Within the D&D game, the closest in-game concept that closely mirrors your description is the philosophical position of the planar faction known as the "Athar". The in-game word for members of this philosophical club is Defier. The term originated during the 1990s (AD&D 2e) with the Planescape campaign setting. The faction was also updated to D&D 3/3.5e in articles published in the Dragon magazine.

Once a character travels to the Outer Planes, part of the core cosmology of the D&D game (also known as the Great Wheel Cosmology), it becomes quite clear that deities are super-powerful beings. Members of Athar accepts their presence, but sees them simply as powerful beings and not worthy of worship. Some militant defiers will actively try to undermine religious orders, while others will simply ignore them.

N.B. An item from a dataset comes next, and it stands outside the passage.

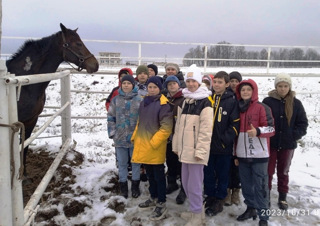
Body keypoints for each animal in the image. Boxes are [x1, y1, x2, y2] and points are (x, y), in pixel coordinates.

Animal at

So your character would just be such a "soft" defier.

Another in-game word that is used in the Forgotten Realms setting is Faithless. In the polytheistic Realms, everybody worships all the deities, with one, a so-called patron deity, given the most importance. If you do not worship any powers at all, you are said to be faithless.

However, please note that there are some consequences. If priests learn that your character is a defier, they are likely to refrain from using their beneficial spells on you. And on Faerun, if you die faithless, you end up as a brick in a wall in Kelemvor's realm for the rest of eternity.